Re: Match variables : Beginner in perl -- webperl
by Discipulus (Canon) on Jan 03, 2019 at 08:32 UTC
    Hello Perl_Programmer1992 and accept my welcome to the monastery and to the wonderful world of Perl!

    Let's start from choroba's answer (note: I prefere square brackets to print variables): see it here live at WebPerl (WebPerl kindly provided by haukex)

    The above works as you expected. But be careful with the * quantifier: it's greedy, very greedy! Learn about greediness at ModernPerl book .. well read all the book as side book while learning perl: it is not designed for beginner but is a great book, and free!

    Also notice that you worked on a positive match, but you can also do the opposite: work on negative matches, ie match all non spaces \S like in this example

    haukex was so kind to provide also a regex testing page: let's see our last regex against your string and another similar to choroba's one: regex live at webperl

    As you can see there is a lot to play with!

    HtH

    PS if interested you can create links to webperl using my WebPerlizator - automating WebPerl (by haukex) page creation

    L*

    There are no rules, there are no thumbs..
    Reinvent the wheel, then learn The Wheel; may be one day you reinvent one of THE WHEELS.

      Thanks @Discipulus , I will definitely go through that book once I get a good grip on the beginner level things , and yeah that page is super awesome , much thanks to @haukex for that , All the suggestions by fellow monks like you are really really helpful for beginners and perl enthusiasts like me. Thank you !

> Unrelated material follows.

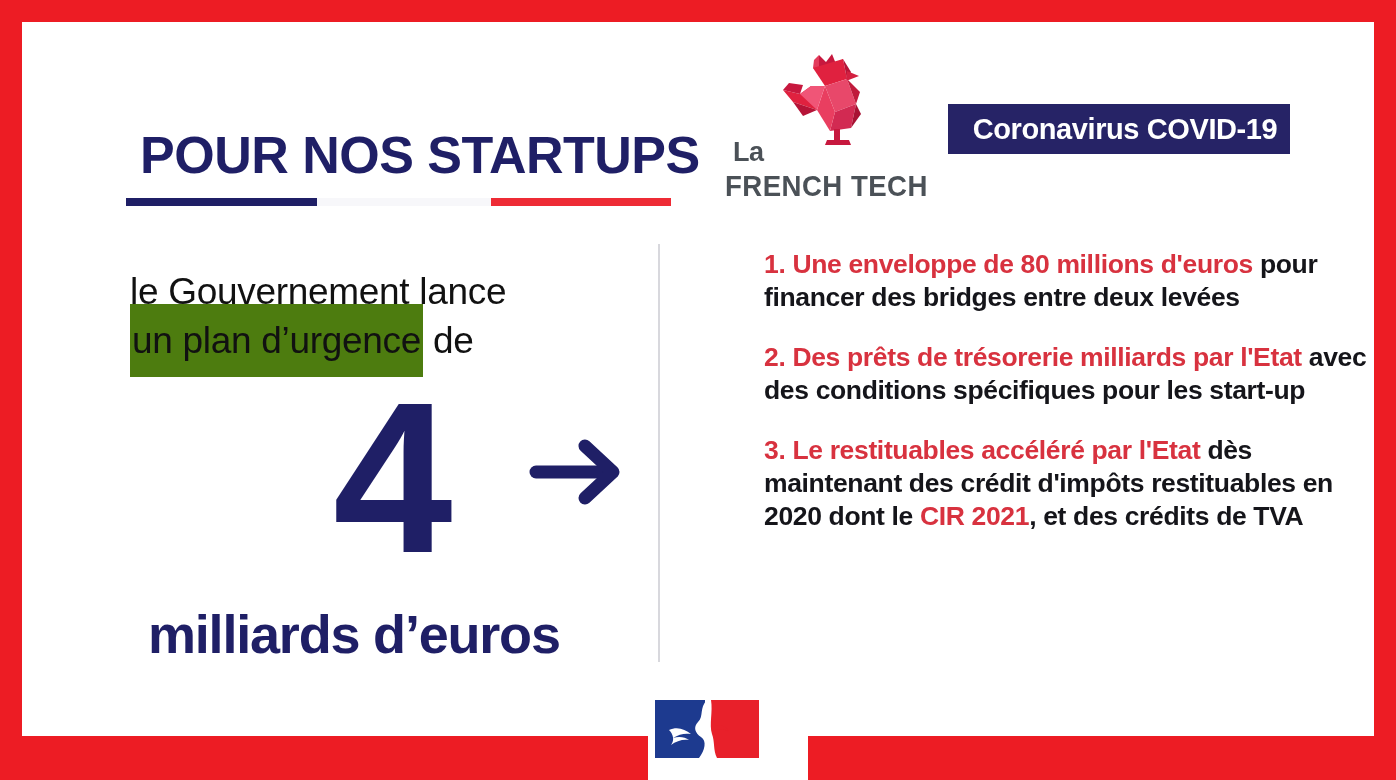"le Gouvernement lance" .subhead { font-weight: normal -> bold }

        Regex greediness: If you want to find the string one two three in "one two three" "four five six", your first thought might be to use m/"(.*)"/

        This will return one two three" "four five six because the regex will match as many characters as it can. It will match until the last " it finds.

        Instead, use m/"(.*?)"/, which will stop matching as soon as it can.

Re: Match variables : Beginner in perl
by hippo (Bishop) on Jan 03, 2019 at 12:31 UTC

    Sometimes it is useful to try matching the components of your dataset against a regex or two to see what works and why. eg:

    use strict; use warnings; use Test::More; for my $word (split (/ /, "I fear that I'll be extinct after a few mil +lion years.")) { like $word, qr/^\w*$/, "Match $word with \\w"; like $word, qr/^\S*$/, "Match $word with \\S"; } done_testing ();

    Without the additional anchors here (the ^ and the $) everything would match so they are just necessary to force the proper test. If you run this you will see the differences between using \w and \S to match word or non-space characters. HTH.